A more specific example: if we calculate the edit distance of “Shakespeare” and “shake spear” with the recursive program, and count the number of times the subproblem of edit distance of “Shake” and “shake” is calculated (with the python code below) - the result is 8989 times!

# for edDistRecursive("Shakespear", "shake spear")
# check the number of times edDistRecursive("Shake", "shake")
# is called
n = 0
def edDistRecursive(a, b): 
  # count the time the program calcualtes the edit distance of
  # prefixes of "Shake" and "shake"
  global n
  if a == "Shake" and b == "shake":
    n += 1
  # old part of recursive function
  if len(a) == 0: return len(b) 
  if len(b) == 0: return len(a) 
	
  delt = 1 if a[-1] != b[-1] else 0 
  
  return min(edDistRecursive(a[:-1], b[:-1]) + delt, 
             edDistRecursive(a[:-1], b) + 1, 
             edDistRecursive(a, b[:-1]) + 1)

print(edDistRecursive("Shakespeare", "shake spear"))
print(n)

Yikes, apart from really hard to read, the recursive function wastes a lot of time repeating the same work.

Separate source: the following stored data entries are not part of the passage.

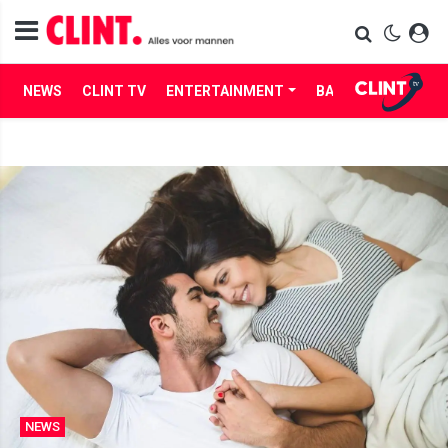
NEWS
CLINT TV
ENTERTAINMENT
BABES
LIFE
NEWS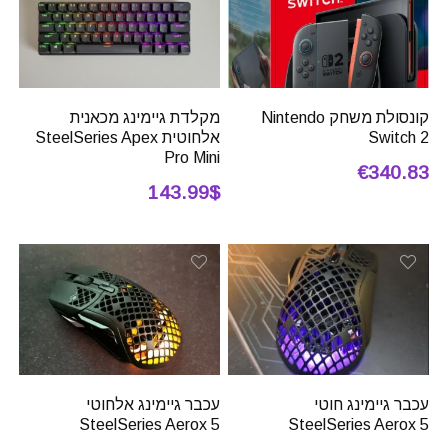
קונסולת משחק Nintendo
מקלדת גיימינג מכאנית
Switch 2
אלחוטית SteelSeries Apex
Pro Mini
€340.83
143.99$
עכבר גיימינג חוטי
עכבר גיימינג אלחוטי
SteelSeries Aerox 5
SteelSeries Aerox 5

A clever way to improve the algorithm is to write down the answer of each smaller problem the first time we encounter and calculate it, then resue it later instead of calculating again. This strategy of writing down or remebering the answers for resusing later is called dynamic programming.

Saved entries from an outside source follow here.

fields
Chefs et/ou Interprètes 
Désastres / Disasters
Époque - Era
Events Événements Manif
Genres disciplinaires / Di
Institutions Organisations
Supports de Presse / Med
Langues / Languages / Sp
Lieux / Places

In our problem of calculating the edit distance, the dyanmic programming strategy can be visualized as a matrix.

Consider X=GCGTATGC, Y=GCTATAC, we arrange a martix where each row corresponds to each character in X, and each column corresponds to each character in Y, with an extra row and column $\epsilon$ represtenting the empty string.

matrix1

This matrix will record the answer of edit distances of the substrings, where each elemnt at (row = n, col = m) recording the edit distance of prefix X[:m] and Y[:n].

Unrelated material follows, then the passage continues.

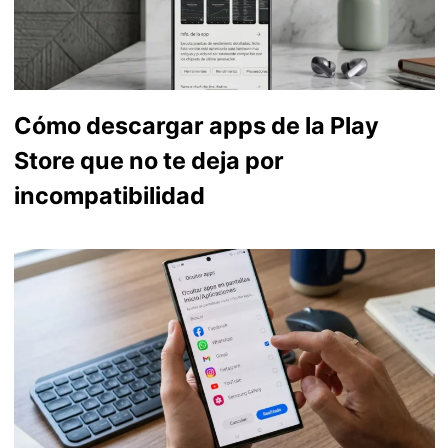
Cómo descargar apps de la Play
Store que no te deja por
incompatibilidad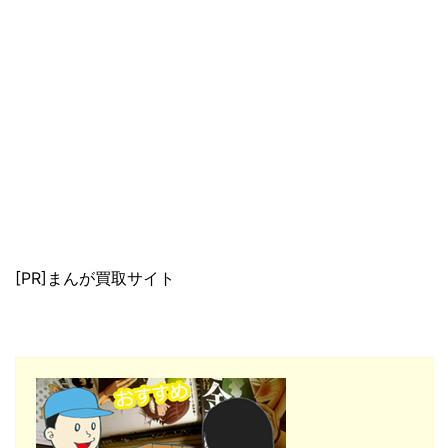
[PR]まんが買取サイト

For example, the elememnt at the 4th row (n=3 for the 0-based index in python) and the 4th col (m=3) records the edit distance of X[:3] and Y[:3], which are GCG and GCT, respcectively. (The indices might be confusing due to the extra column and row representing the empty string and the first row/col has index 0, but it shouldn’t be that hard to sort out.)

The element at the lower left corner is the final answer to our question - the edit distance of X and Y.

matrix2

For a particular position, say the previous case of prefix GCG and GCT (m = 3; n = 3), indicated by the blue box below. To get the edit distance of the blue box, we need the edit distance of (GC, CG) - ($\alpha$, $\beta$), (GCG, GC) - ($\alpha x$, $\beta$) and (GC, GCT) - ($\alpha$, $\beta y$). Those 3 cases correspond to the box to the upper left of the blue box (the red box), the box right next to the blue box (the green box), and the box right above (the purple box).

matrix3

So to fill up the entire matrix and get to the answer at the lower right corner, we start by filling out the first row and first column, where the answer of the edit distance of any prefix to an empty string is obvious (it’s the length of the prefix). Then the second row can be filled one by one, since we only need the 3 boxes (upper left, left, above) to get to each box.

matrix4

This clever workaround calculate each subproblem exactly once, instead of the 9000 times in the simple example shown before, which makes it a lot faster!

The matrix filling dynamic programming method was brought up by Temple F. Smith and Michael S. Waterman in 1981 in their paper “Identification of Common Molecular Subsequences” in the Journal of Molecular Biology, hence refered to as the Smith-Waterman algorithm. It is one of the most widely used algorithms in sequence alignment.